3.8.2 Testing with Somatic Grouping Antisera
It is preferable to test the culture against somatic grouping antisera whenever possible; however the culture may be sent to a typing centre for identification. The majority of the Salmonella isolated from foods belong to Groups B, C, D, and E. It is important to recognize that unless a complete set of grouping sera is available, some Salmonella may be missed. In such cases, any culture possessing the biochemical reactions indicative of Salmonella should be sent to a typing centre for identification.
a. Mark the following sections on an agglutination plate: C+(positive control), C-(negative control) and T(test culture). If several cultures are tested at the same time, mark several test areas T1, T2, T3, etc.
b. Use a positive control culture for each individual group tested as in 3.8.1.d.
c. Place one drop of physiological saline on each of the areas marked T and C+, and two drops on the area marked C-.
d. Remove sufficient culture material from a biochemical test medium (from the slant area, not the butt) or from an NA slant and prepare a heavy suspension in the test area(s) and in the negative control area.

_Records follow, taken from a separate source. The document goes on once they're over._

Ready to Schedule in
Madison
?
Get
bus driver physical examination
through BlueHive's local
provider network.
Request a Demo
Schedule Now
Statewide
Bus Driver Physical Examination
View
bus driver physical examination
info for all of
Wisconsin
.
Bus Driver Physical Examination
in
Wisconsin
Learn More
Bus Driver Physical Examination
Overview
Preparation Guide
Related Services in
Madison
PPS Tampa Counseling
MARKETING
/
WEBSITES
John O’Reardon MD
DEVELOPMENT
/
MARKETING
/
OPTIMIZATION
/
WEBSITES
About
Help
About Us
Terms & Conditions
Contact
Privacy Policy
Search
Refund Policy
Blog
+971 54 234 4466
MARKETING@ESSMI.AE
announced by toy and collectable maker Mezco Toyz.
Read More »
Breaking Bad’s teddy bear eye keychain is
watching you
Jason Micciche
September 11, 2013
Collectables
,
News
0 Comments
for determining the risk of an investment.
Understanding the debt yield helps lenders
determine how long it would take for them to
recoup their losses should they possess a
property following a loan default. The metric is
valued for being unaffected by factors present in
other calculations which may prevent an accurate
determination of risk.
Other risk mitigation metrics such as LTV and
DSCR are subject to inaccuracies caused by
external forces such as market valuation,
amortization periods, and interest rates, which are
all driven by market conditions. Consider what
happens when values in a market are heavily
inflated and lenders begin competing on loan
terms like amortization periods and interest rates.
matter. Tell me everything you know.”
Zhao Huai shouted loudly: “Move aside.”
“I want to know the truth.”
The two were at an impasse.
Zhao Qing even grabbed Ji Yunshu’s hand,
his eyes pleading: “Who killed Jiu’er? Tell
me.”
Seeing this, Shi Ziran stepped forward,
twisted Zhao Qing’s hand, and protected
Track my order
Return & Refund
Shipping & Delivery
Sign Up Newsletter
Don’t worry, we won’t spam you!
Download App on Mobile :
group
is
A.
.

e. Prepare the grouping antisera as directed by the manufacturer, and place one drop onto each of the test suspension areas and onto the positive control area.
f. Mix each of the culture-saline-serum suspensions (test cultures and positive control), and the saline-test culture mixture of the negative control with a sterile needle or loop.
Tilt the slides back and forth for 1 min.
g. Hold the slides against a dark background and observe for agglutination. Cultures usually agglutinate within 1 min.
h. If the culture-saline-serum mixture has not agglutinated, repeat procedure with another grouping antiserum.
i. If the serological test is positive, the culture shall be sent to a Salmonella typing centre for serotyping.
j. The tests are invalidated if the negative control shows agglutination (auto-agglutination).
3.8.3 If all of the serological tests performed on an isolate are negative but the original culture gave biochemical reactions indicative of Salmonella (see Table 1), that culture shall be sent to a typing centre for verification.
4. INTERPRETATION
The lot of cocoa or chocolate sampled shall be considered in compliance with Section B.04.010 or Section B.04.011, of the Food and Drug Regulations when bacteria of the genus Salmonella are not found in any of the ten sample units analyzed (individually or as composites).
Table I
Minimal Biochemical Screening Media
| Medium | Reaction | Observations | Reaction shown by majority of Salmonella |
|---|---|---|---|
| Triple Sugar iron (TSI) agar | Lactose and/or Sucrose utilization | Positive reaction: Yellow slant Negative reaction: colour becomes more intensely red |
Negative(some strains may show a positive reaction) |
| Dextrose utilization | Positive reaction: yellow butt with or without gas formation Negative reaction: colour of butt remains unchanged |
Positive | |
| H2S production | Positive reaction: Blackening of butt often extending into the slant Negative reaction: No blackening |
Positive Slow H2S producers may be encountered.If lactose positive Salmonella are present, the H2S reaction may be inhibited on TSI agar |
|
| Gas formation | Positive reaction:Formation of gas pockets in the medium Negative reaction: No gas pockets in the medium |
Positive | |
| Lysine Iron (LI) agar | H2S production | Same as in TSI agar | Positive |
| Lysine decarboxylase | Positive reaction: butt turns purple Negative reaction: yellow butt if dextrose is utilized |
Positive | |
| Lysine desaminase | Positive reaction: wine coloured slant Negative reaction: No wine coloured slant |
Negative | |
| Christensen's Urea (CU) agar* | Production of urease | Positive reaction: slant pinkish red Negative reaction: colour of slant unchanged |
Negative |
*although lysine deaminase is used to distinguish Proteus from Salmonella, the urease test is a more reliable indicator for Proteus spp.